The stories and photos I’m seeing in the wake of the Texas storm, some from close friends, are shocking. Right now, all 254 counties in Texas have been hit, with 2.5  million Texans still without power at the time of publishing. Many of them are are living without water, heat, or working cooking appliances, making plenty of homes inhabitable.

We can save analysis of the causes and blame and pass-the-buck misinformation (plus a big rant about the failings of leadership and deregulation) for another time. Right now, this is not a red/blue issue, even though we’ve been conditioned to see everything that way for the past few years.

This is a human crisis, and we want to help.

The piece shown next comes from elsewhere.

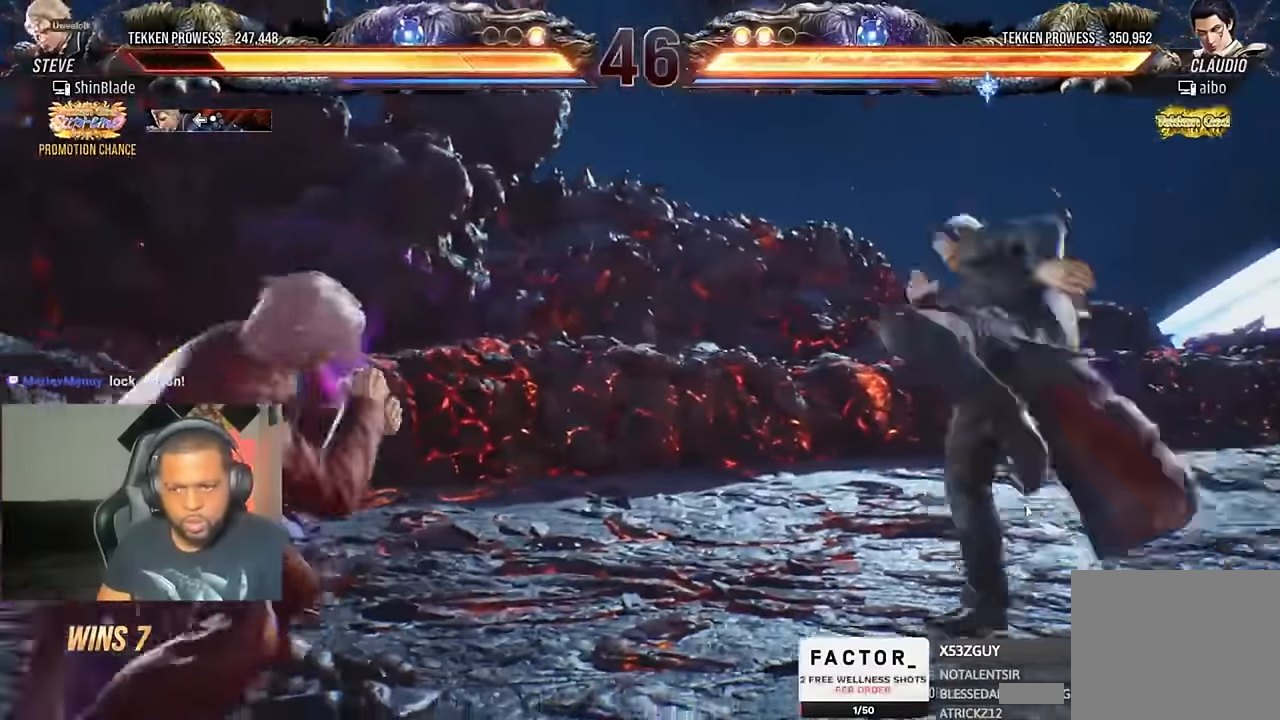
{"dt_ms": 500, "buttons": [], "left_stick": "center", "right_stick": "center"}
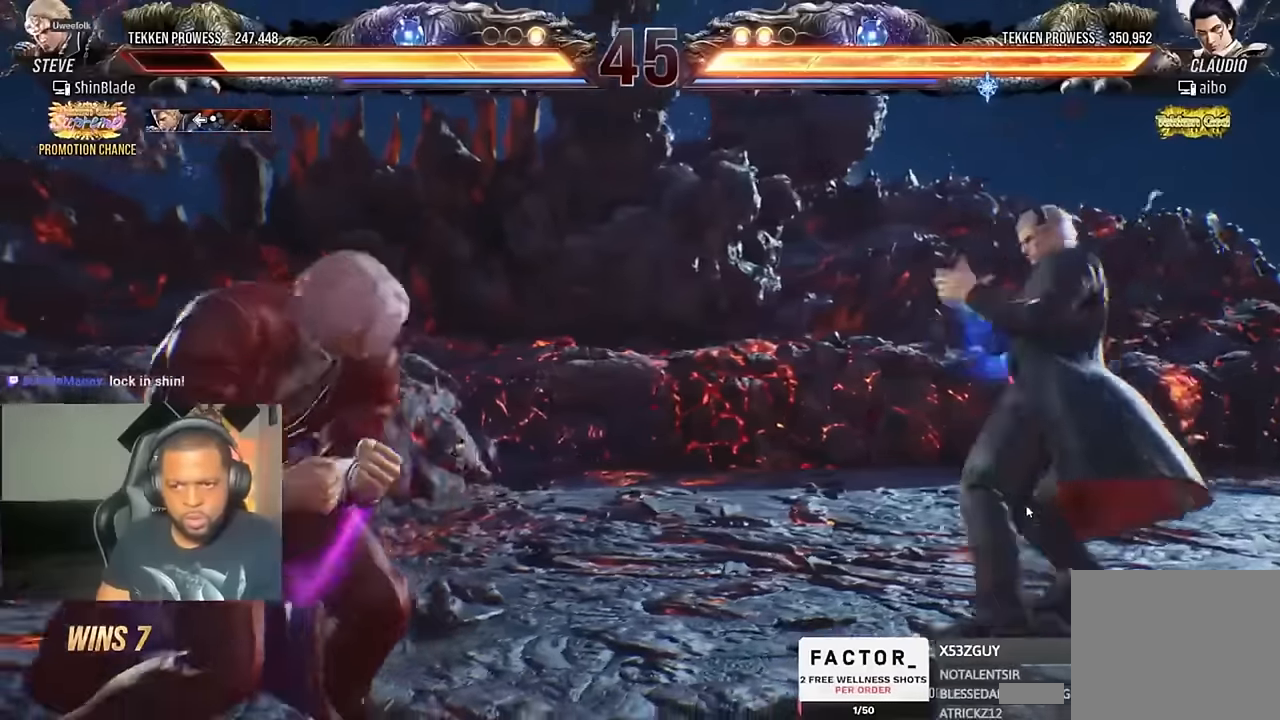
{"dt_ms": 500, "buttons": [], "left_stick": "center", "right_stick": "center", "events": [[33, "DPAD_DOWN", "down"], [66, "DPAD_DOWN", "up"], [166, "DPAD_DOWN", "down"], [200, "DPAD_DOWN", "up"], [266, "DPAD_DOWN", "down"], [466, "DPAD_DOWN", "up"]]}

The Dallas News reports a rise in hypothermia cases, as well as carbon monoxide poisoning as a result of residents trying to stay warm. And yet Newsweek reports that ERCOT states power may remain out for “an indeterminate amount of time.” The need is urgent.

Here are some of the better articles and lists of resources I’ve found to help Texans right now. Choose whatever feels right to you, and give what you can.

Keep in mind that while many of these organizations focus on the homeless population, with so many homes becoming uninhabitable right now without heat, electricity or water, even families with homes will benefit from your support and generosity.

Of course, don’t forget friends in Louisiana, Oklahoma, and other states impacted by the 2021 winter storms as well. Hopefully these links will lead you to others that are helpful.


Ways to support the Texas winter storm victims right now

Texas 2021 winter storm: Ways to help right now

Austin Mutual Aid was recommended to me by trusted friends, Leander, Texas resident Jill Krause, and West Lake Hills resident Laura Mayes.  Austin Mutual Aid’s GoFundMe campaign for Austin is raising money to book hotel rooms, and provide food, water, and other supplies through Saturday or beyond, if needed.

Feeding Texas, a division of Feeding America, is accepting donations that directly feed residents through local food banks.

The Red Cross has a page dedicated to helping Texans find safe shelter. There’s a donate link at the bottom (but NB it’s not apparent whether that donation is earmarked directly for the Texas relief efforts)

Sunrise Homeless Navigation Center Amazon Wishlist is a fast, easy way to order essential supplies, from paper food boats to help them distribute food, to care package items like hand warmers, gloves, hats, and first aid/toiletry items for individuals.

Feed the People Dallas is a Black-led, ally-funded collective providing mutual aid to Black & POC communities in the Dallas-Fort Worth area and is raising money for immediate needs.

The Maximizing Hope crowdsourced fundraiser on Give Butter is purchasing hotel rooms, food, and hygiene items for the homeless population around Austin.


Other lists of organizations that need your help

Helping Texans impacted by the storm: Love Your Neighbor TX from the Austin Urban League

Austin Echo has a terrific list of links to organizations collecting coats, pantry items, emergency funds and more.

The Texas Tribune has a comprehensive list focused on resources across the state, with suggestions like:

  • Donate to The Way Home, as advised by the Houston Sheriff’s Office Homeless Outreach Team. They work with a coalition of 100 partners including nonprofits, government agencies and faith communities, supporting Houston, Pasadena, Harris County, Fort Bend County, and Montgomery County.
  • Haven for Hope is one of 7 shelters in San Antonio and is accepting donations


The Austin American Statemen has a terrific list of resources for the Austin area, including:

  • The Austin Area Urban League’s #LoveThyNeighborTX campaign is an emergency donation drive for the housing insecure communities of Austin.
  • You can Donate a Blanket through this drive, with links to shops like Amazon and Bed Bath & Beyond that you can ship if you’re not in town.
  • Donate to Free Lunch, a year-old meal support program, which is currently preparing soup and other foods as well as purchasing blankets, hand warmers, and hygiene kits to distribute to an at-capacity camp for those without homes.


12News has a list of ways to help, broken down by housing, supplies and health. They’ve got links to four different Amazon wish lists to allow anyone to purchase essential items to be distributed.


If you yourself need help, shelter, supplies, or know someone who does, please visit the comprehensive listings on The Texas Tribune which lists warming centers, shelters, transportation and more for counties across Texas. Or look to your city’s local news station websites, like Amarillo’s KFDA 10 CBS affiliate, which should have a comprehensive listing of support for residents.